The shape of AI accountability and its contours in copyright

Johnny Tian-Zheng Wei

University of Southern California

The NLP Reading Group is excited to host Johnny Tian-Zheng Wei from University of Southern California, who will give a talk on memorization, test-set contamination, and the broader contours of AI accountability in copyright.

Logistics

Date: Friday March 20
Time: 2PM
Location: on Google Meet, to be screencast at Mila in A14

Abstract

How do we establish accountability for AI? While the shape of AI accountability at large remains amorphous, its contours are revealed in the ongoing copyright challenge to AI. In this talk, I’ll outline a legal theory of change and situate two works in this context. The first work focuses on the legal setup, theorizing how the judiciary can establish copyright accountability, by examining how LLM training decisions affect the model’s memorization. Further progress then depends on deriving best practices for measuring and mitigating undesirable memorization. The second work focuses on scientific follow up and our release of Hubble, a model suite to advance the study of LLM memorization. Hubble models are trained on English but also with controlled insertions of text designed to emulate key memorization risks.

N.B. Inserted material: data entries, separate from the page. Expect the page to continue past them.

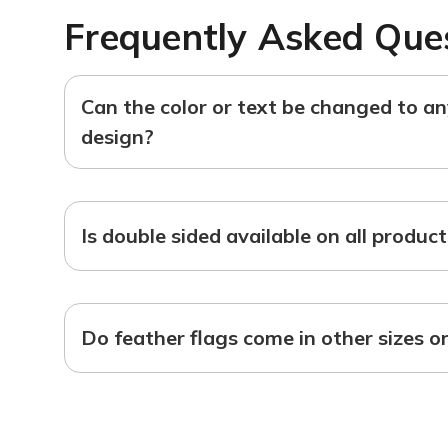
Frequently Asked Que
Can the color or text be changed to a
design?
Is double sided available on all produc
Do feather flags come in other sizes o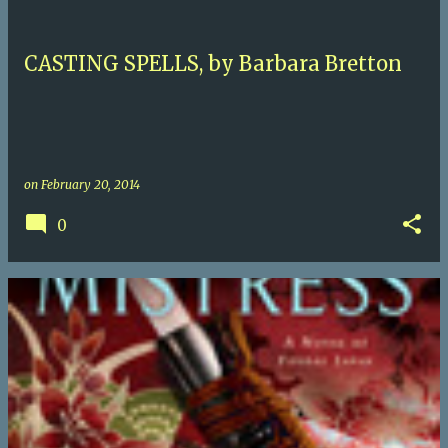
CASTING SPELLS, by Barbara Bretton
on
February 20, 2014
0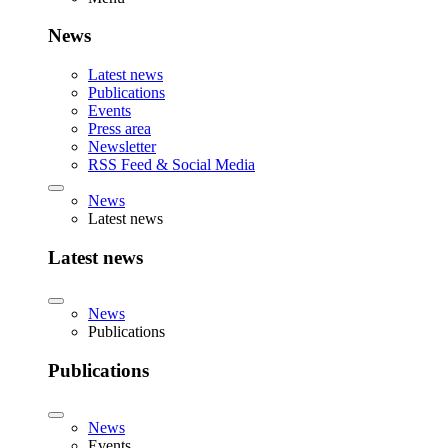
News
Latest news
Publications
Events
Press area
Newsletter
RSS Feed & Social Media
News
Latest news
Latest news
News
Publications
Publications
News
Events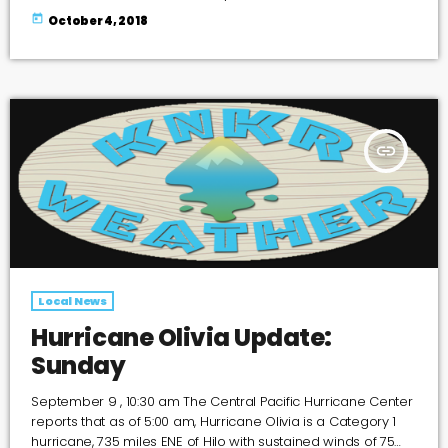
today
October 4, 2018
insert_link
Local News
Hurricane Olivia Update:
Sunday
September 9 , 10:30 am The Central Pacific Hurricane Center
reports that as of 5:00 am, Hurricane Olivia is a Category 1
hurricane, 735 miles ENE of Hilo with sustained winds of 75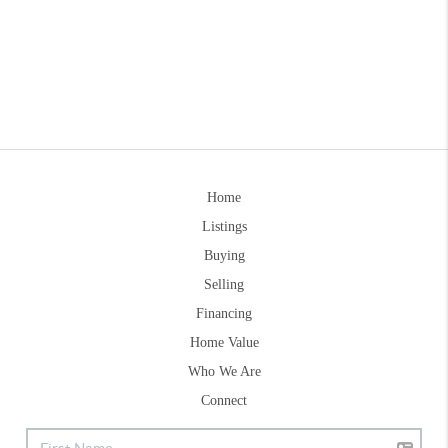
Home
Listings
Buying
Selling
Financing
Home Value
Who We Are
Connect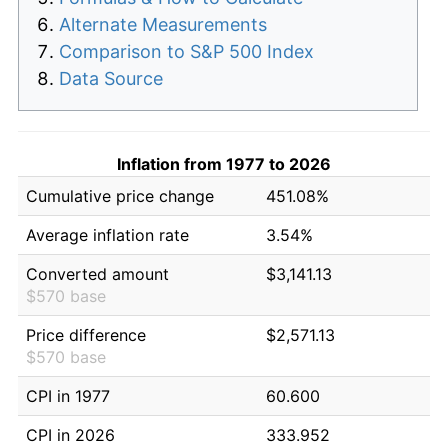
Alternate Measurements
Comparison to S&P 500 Index
Data Source
Inflation from 1977 to 2026
Cumulative price change
451.08%
Average inflation rate
3.54%
Converted amount
$3,141.13
$570 base
Price difference
$2,571.13
$570 base
CPI in 1977
60.600
CPI in 2026
333.952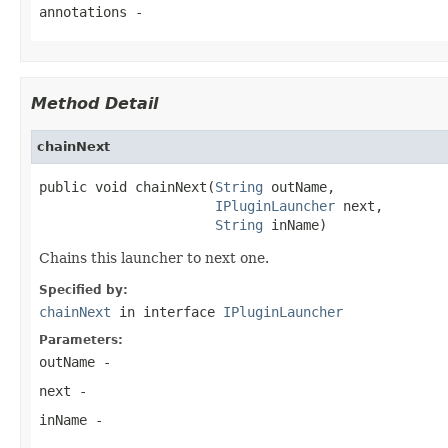
annotations
-
Method Detail
chainNext
public void chainNext(
String
 outName,

IPluginLauncher
 next,

String
 inName)
Chains this launcher to next one.
Specified by:
chainNext
in interface
IPluginLauncher
Parameters:
outName
-
next
-
inName
-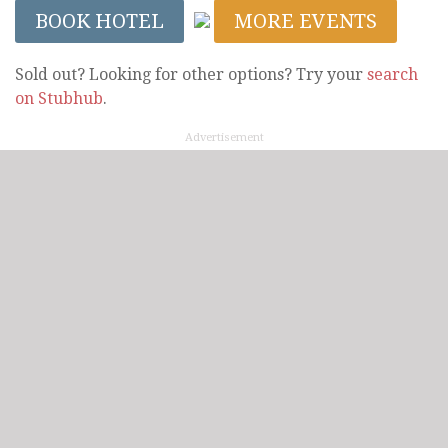
BOOK HOTEL
MORE EVENTS
Sold out? Looking for other options? Try your
search
on Stubhub
.
Advertisement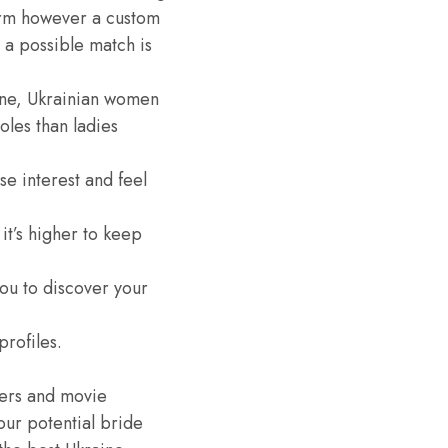
tform however a custom
 a possible match is
ine, Ukrainian women
les than ladies
se interest and feel
it’s higher to keep
ou to discover your
rofiles.
gers and movie
our potential bride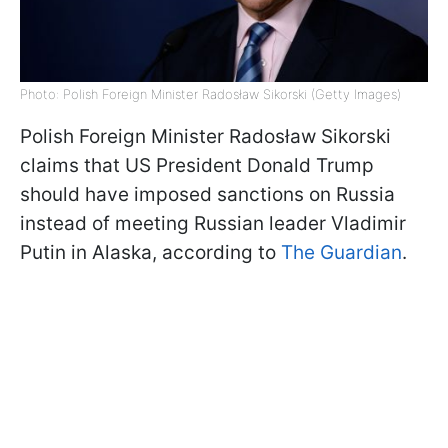
Photo: Polish Foreign Minister Radosław Sikorski (Getty Images)
Polish Foreign Minister Radosław Sikorski
claims that US President Donald Trump
should have imposed sanctions on Russia
instead of meeting Russian leader Vladimir
Putin in Alaska, according to
The Guardian
.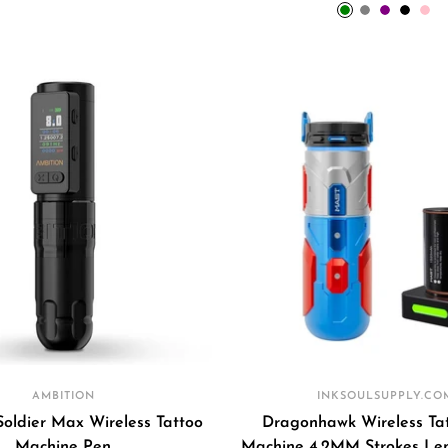
price
price
green
grey
purple
black
pin
AMBITION
INKSOULSUPPLY.CO
Soldier Max Wireless Tattoo
Dragonhawk Wireless Ta
Machine Pen
Machine 4.2MM Strokes Len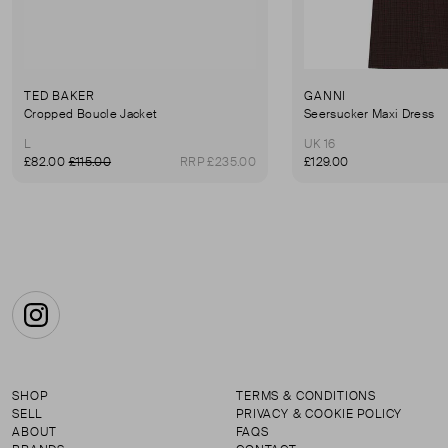
TED BAKER
GANNI
Cropped Boucle Jacket
Seersucker Maxi Dress
L
UK 16
£82.00
£115.00
RRP £235.00
£129.00
Instagram
SHOP
TERMS & CONDITIONS
SELL
PRIVACY & COOKIE POLICY
ABOUT
FAQS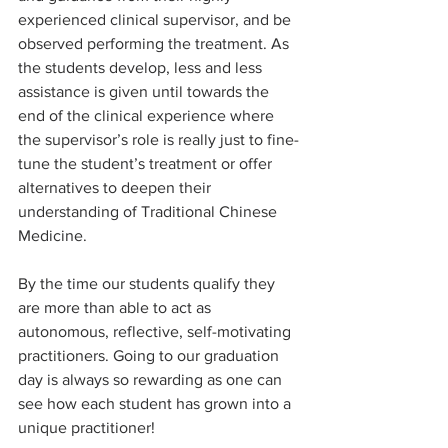
experienced clinical supervisor, and be 
observed performing the treatment. As 
the students develop, less and less 
assistance is given until towards the 
end of the clinical experience where 
the supervisor’s role is really just to fine-
tune the student’s treatment or offer 
alternatives to deepen their 
understanding of Traditional Chinese 
Medicine.
By the time our students qualify they 
are more than able to act as 
autonomous, reflective, self-motivating 
practitioners. Going to our graduation 
day is always so rewarding as one can 
see how each student has grown into a 
unique practitioner!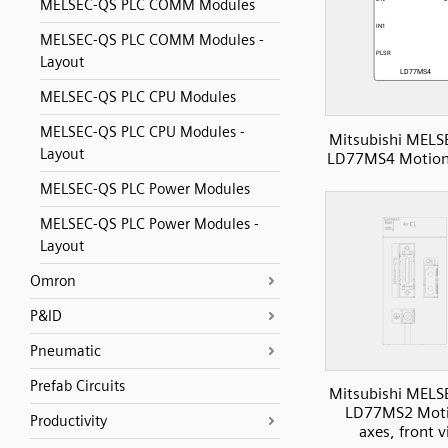
MELSEC-QS PLC COMM Modules
MELSEC-QS PLC COMM Modules -
Layout
MELSEC-QS PLC CPU Modules
MELSEC-QS PLC CPU Modules -
Mitsubishi MELS
Layout
LD77MS4 Motion,
MELSEC-QS PLC Power Modules
MELSEC-QS PLC Power Modules -
Layout
Omron
P&ID
Pneumatic
Prefab Circuits
Mitsubishi MELS
LD77MS2 Moti
Productivity
axes, front 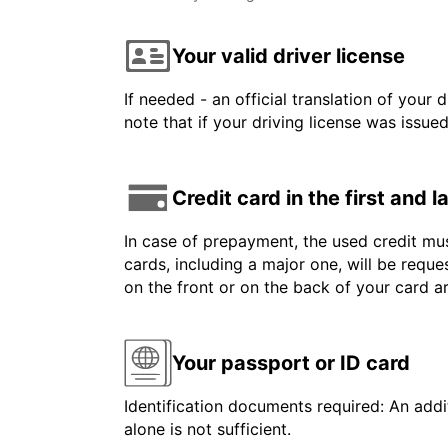
Your valid driver license
If needed - an official translation of your 
note that if your driving license was issue
Credit card in the first and 
In case of prepayment, the used credit mus
cards, including a major one, will be reque
on the front or on the back of your card 
Your passport or ID card
Identification documents required: An addit
alone is not sufficient.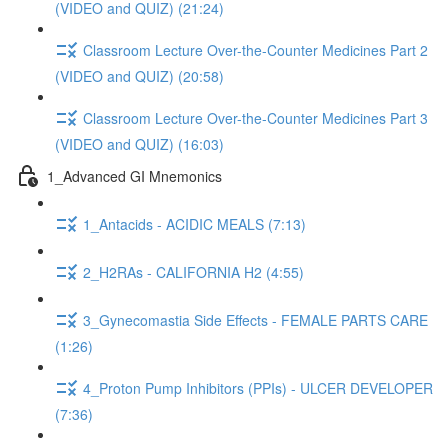
(VIDEO and QUIZ) (21:24)
Classroom Lecture Over-the-Counter Medicines Part 2
(VIDEO and QUIZ) (20:58)
Classroom Lecture Over-the-Counter Medicines Part 3
(VIDEO and QUIZ) (16:03)
1_Advanced GI Mnemonics
1_Antacids - ACIDIC MEALS (7:13)
2_H2RAs - CALIFORNIA H2 (4:55)
3_Gynecomastia Side Effects - FEMALE PARTS CARE
(1:26)
4_Proton Pump Inhibitors (PPIs) - ULCER DEVELOPER
(7:36)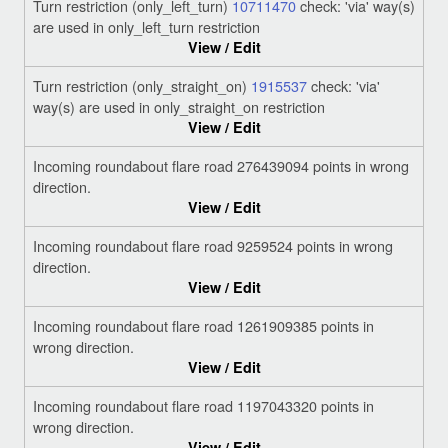
Turn restriction (only_left_turn)
10711470
check: 'via' way(s)
are used in only_left_turn restriction
View / Edit
Turn restriction (only_straight_on)
1915537
check: 'via'
way(s) are used in only_straight_on restriction
View / Edit
Incoming roundabout flare road 276439094 points in wrong
direction.
View / Edit
Incoming roundabout flare road 9259524 points in wrong
direction.
View / Edit
Incoming roundabout flare road 1261909385 points in
wrong direction.
View / Edit
Incoming roundabout flare road 1197043320 points in
wrong direction.
View / Edit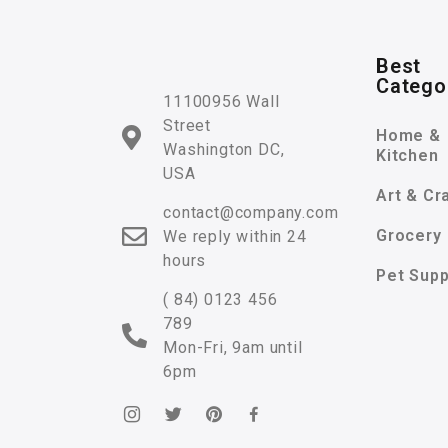
Best
Catego
11100956 Wall
Street
Home &
Washington DC,
Kitchen
USA
Art & Cr
contact@company.com
Grocery
We reply within 24
hours
Pet Supp
( 84) 0123 456
789
Mon-Fri, 9am until
6pm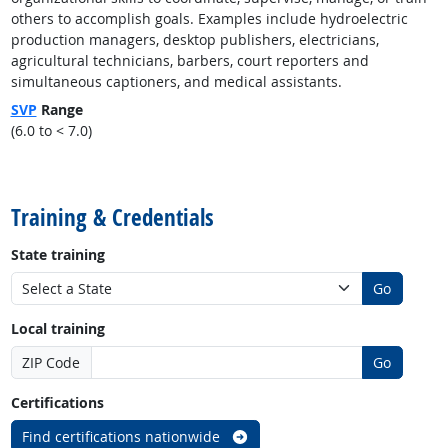
others to accomplish goals. Examples include hydroelectric
production managers, desktop publishers, electricians,
agricultural technicians, barbers, court reporters and
simultaneous captioners, and medical assistants.
SVP
Range
(6.0 to < 7.0)
back to top
Training & Credentials
State training
Go
Local training
ZIP Code
Go
Certifications
Find certifications nationwide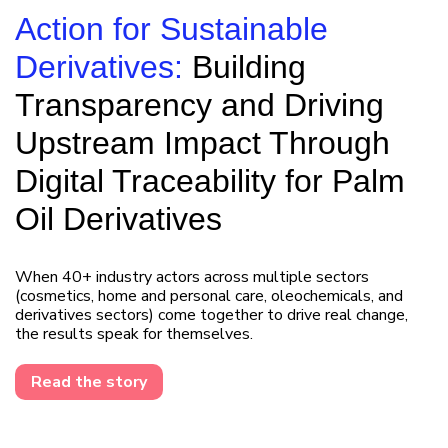
Action for Sustainable
Derivatives:
Building
Transparency and Driving
Upstream Impact Through
Digital Traceability for Palm
Oil Derivatives
When 40+ industry actors across multiple sectors
(cosmetics, home and personal care, oleochemicals, and
derivatives sectors) come together to drive real change,
the results speak for themselves.
Read the story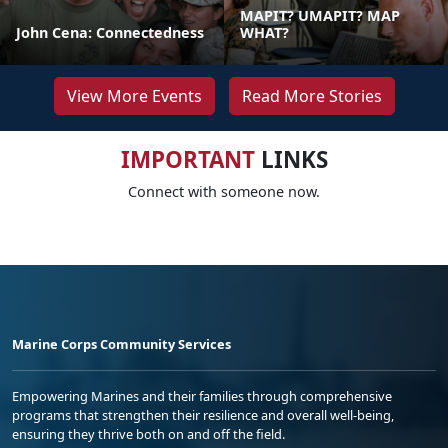
MAPIT? UMAPIT? MAP
John Cena: Connectedness
WHAT?
View More Events
Read More Stories
IMPORTANT
LINKS
Connect with someone now.
Marine Corps Community Services
Empowering Marines and their families through comprehensive
programs that strengthen their resilience and overall well-being,
ensuring they thrive both on and off the field.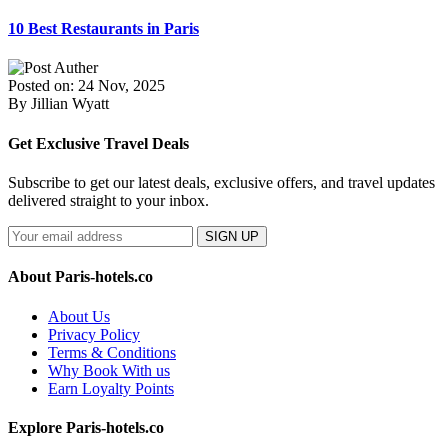
10 Best Restaurants in Paris
Posted on: 24 Nov, 2025
By Jillian Wyatt
Get Exclusive Travel Deals
Subscribe to get our latest deals, exclusive offers, and travel updates
delivered straight to your inbox.
SIGN UP
About Paris-hotels.co
About Us
Privacy Policy
Terms & Conditions
Why Book With us
Earn Loyalty Points
Explore Paris-hotels.co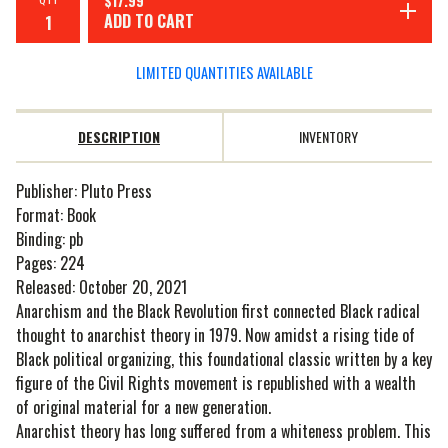
$
17.99
ADD TO CART
LIMITED QUANTITIES AVAILABLE
DESCRIPTION
INVENTORY
Publisher: Pluto Press
Format: Book
Binding: pb
Pages: 224
Released: October 20, 2021
Anarchism and the Black Revolution first connected Black radical
thought to anarchist theory in 1979. Now amidst a rising tide of
Black political organizing, this foundational classic written by a key
figure of the Civil Rights movement is republished with a wealth
of original material for a new generation.
Anarchist theory has long suffered from a whiteness problem. This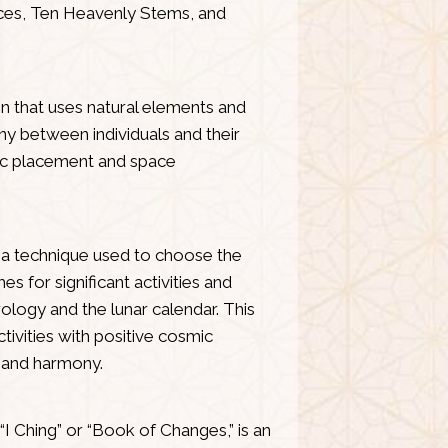
aces, Ten Heavenly Stems, and
on that uses natural elements and
y between individuals and their
ic placement and space
s a technique used to choose the
s for significant activities and
ology and the lunar calendar. This
ctivities with positive cosmic
 and harmony.
“I Ching” or “Book of Changes,” is an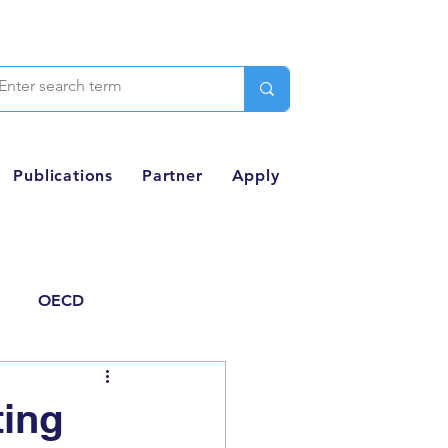
Publications
Partner
Apply
OECD
Thought Piece
ting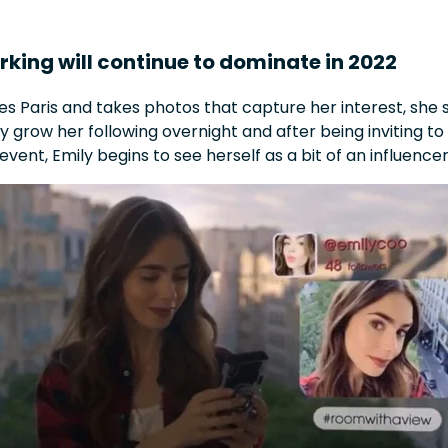
rking will continue to dominate in 2022
res Paris and takes photos that capture her interest, sh
 grow her following overnight and after being inviting to
vent, Emily begins to see herself as a bit of an influence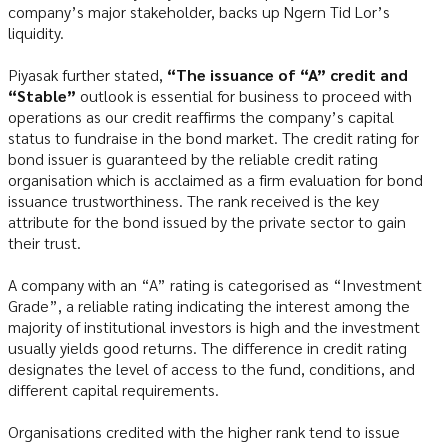
company’s major stakeholder, backs up Ngern Tid Lor’s
liquidity.
Piyasak further stated,
“The issuance of “A” credit and
“Stable”
outlook is essential for business to proceed with
operations as our credit reaffirms the company’s capital
status to fundraise in the bond market. The credit rating for
bond issuer is guaranteed by the reliable credit rating
organisation which is acclaimed as a firm evaluation for bond
issuance trustworthiness. The rank received is the key
attribute for the bond issued by the private sector to gain
their trust.
A company with an “A” rating is categorised as “Investment
Grade”, a reliable rating indicating the interest among the
majority of institutional investors is high and the investment
usually yields good returns. The difference in credit rating
designates the level of access to the fund, conditions, and
different capital requirements.
Organisations credited with the higher rank tend to issue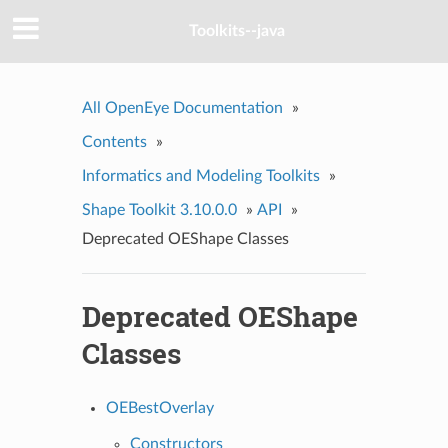
Toolkits--java
All OpenEye Documentation
»
Contents
»
Informatics and Modeling Toolkits
»
Shape Toolkit 3.10.0.0
»
API
»
Deprecated OEShape Classes
Deprecated OEShape
Classes
OEBestOverlay
Constructors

I’ll summarize the main findings and highlight the potential of controlled insertions for safety-critical concerns beyond copyright. Finally, I will present preliminary results on using these insertions to statistically adjust evaluation results under test set contamination.

Speaker Bio

Johnny Tian-Zheng Wei is a final year PhD student at USC, and his interdisciplinary research spans machine learning, statistics, and law. He has published in a range of conferences including AIES, FAccT, ICLR, and ACL, and recently led the open-source release of Hubble, which was supported by NVIDIA through the NAIRR pilot program. He also co-organized the First Workshop on LLM Memorization at ACL 2025.